Redeeming Proper Taste: Food as an Emblem of Luxury in Eighteenth Century England

Author(s)

Hannah Hinkson

Publication Date

January 2010

Document Type

Article

Disciplines

English Language and Literature

Comments

Dr. Prior was the committee chair for this thesis.

Abstract

Food: the universal language. As a platform upon which people express their worldviews, food is the most important basic ingredient to both life and social progress. Elegance, gluttony, moderation, and excess are nowhere more evident than at the dinner table; such applications are evidence of the power of food to unite and destroy entire communities. And logic suggests that because food is necessary for survival, the human condition is, in part, reflected in taste. What a person craves is an indication of that person's identity.
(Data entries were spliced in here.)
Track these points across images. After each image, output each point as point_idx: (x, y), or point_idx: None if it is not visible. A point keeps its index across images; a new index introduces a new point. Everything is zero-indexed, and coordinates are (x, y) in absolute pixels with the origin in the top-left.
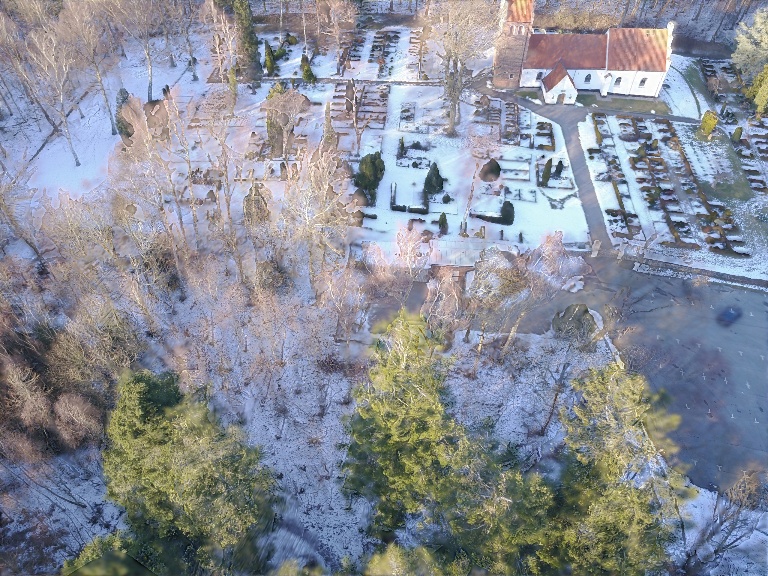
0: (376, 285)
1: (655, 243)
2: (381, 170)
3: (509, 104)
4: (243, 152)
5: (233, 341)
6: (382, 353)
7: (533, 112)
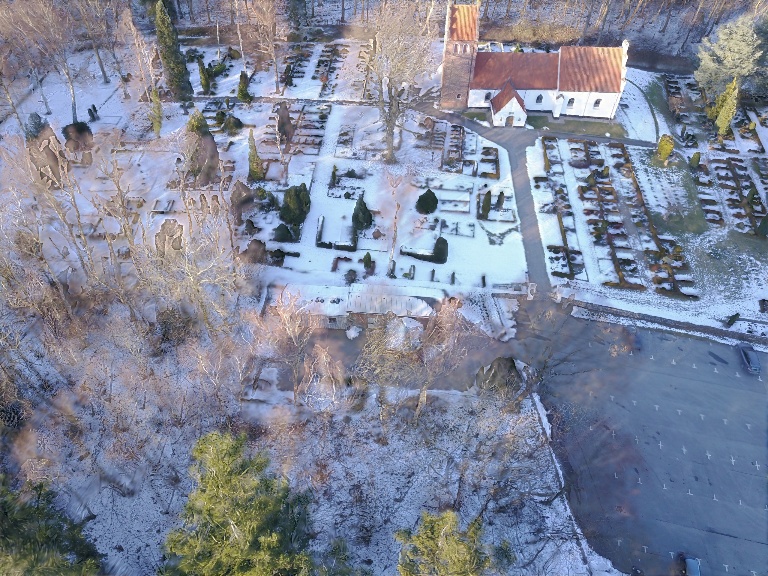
0: (257, 355)
1: (598, 283)
2: (306, 203)
3: (455, 127)
4: (166, 180)
5: (131, 397)
6: (203, 475)
7: (480, 135)
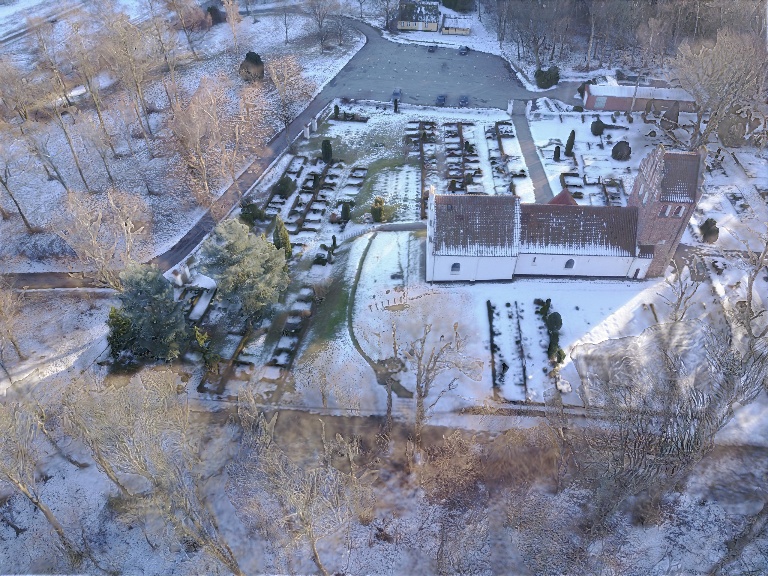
0: None
1: (478, 125)
2: None
3: None
4: None
5: None
6: None
7: None
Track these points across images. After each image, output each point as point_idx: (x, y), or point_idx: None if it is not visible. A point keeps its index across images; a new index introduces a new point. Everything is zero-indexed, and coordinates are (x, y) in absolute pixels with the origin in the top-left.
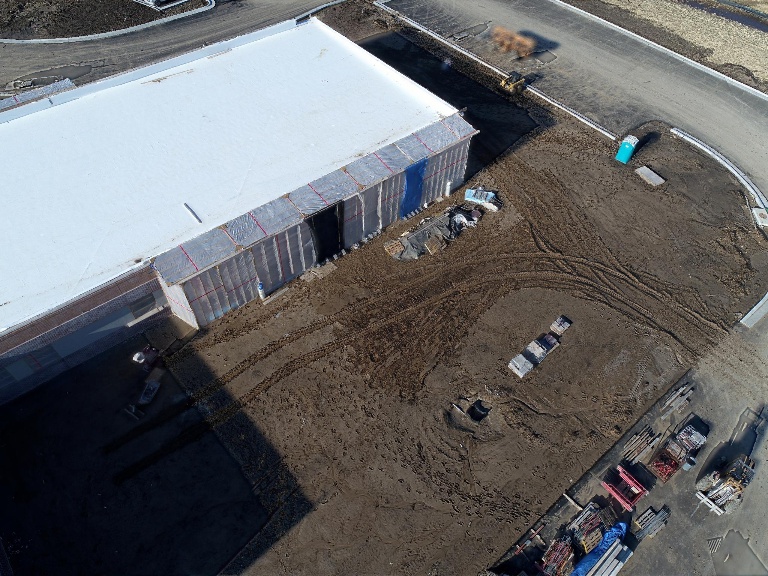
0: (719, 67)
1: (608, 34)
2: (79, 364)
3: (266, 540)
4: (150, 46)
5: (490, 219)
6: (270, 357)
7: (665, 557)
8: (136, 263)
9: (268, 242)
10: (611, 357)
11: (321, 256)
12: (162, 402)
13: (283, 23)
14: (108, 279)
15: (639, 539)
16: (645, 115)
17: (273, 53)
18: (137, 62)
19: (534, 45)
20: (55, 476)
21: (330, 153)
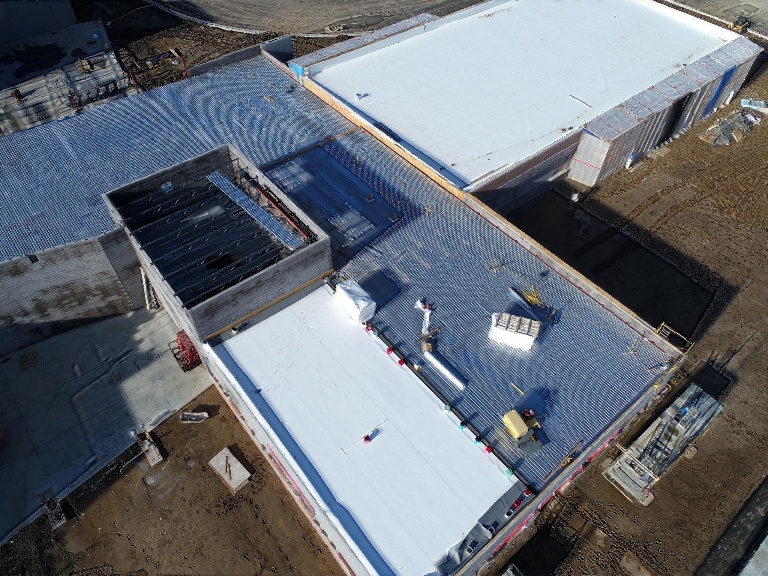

But the connection between the aesthetic and economic significance of food is most obvious in eighteenth century England, where the socialization of people in more urban communities prompted culinary reform and radically re-defined taste. Dramatic economic changes introduced England to an overwhelming variety of foreign goods--most of which were foodstuffs or goods necessary for serving food. And from the responses of social critics like Alexander Pope, Alexander Hume, Samuel Johnson, and Tobias Smollett, we see the evidence of a new public identity reflected most clearly in food choices. For this reason, we cannot dismiss the critical study of food, especially during this most revolutionary period of culinary and social history.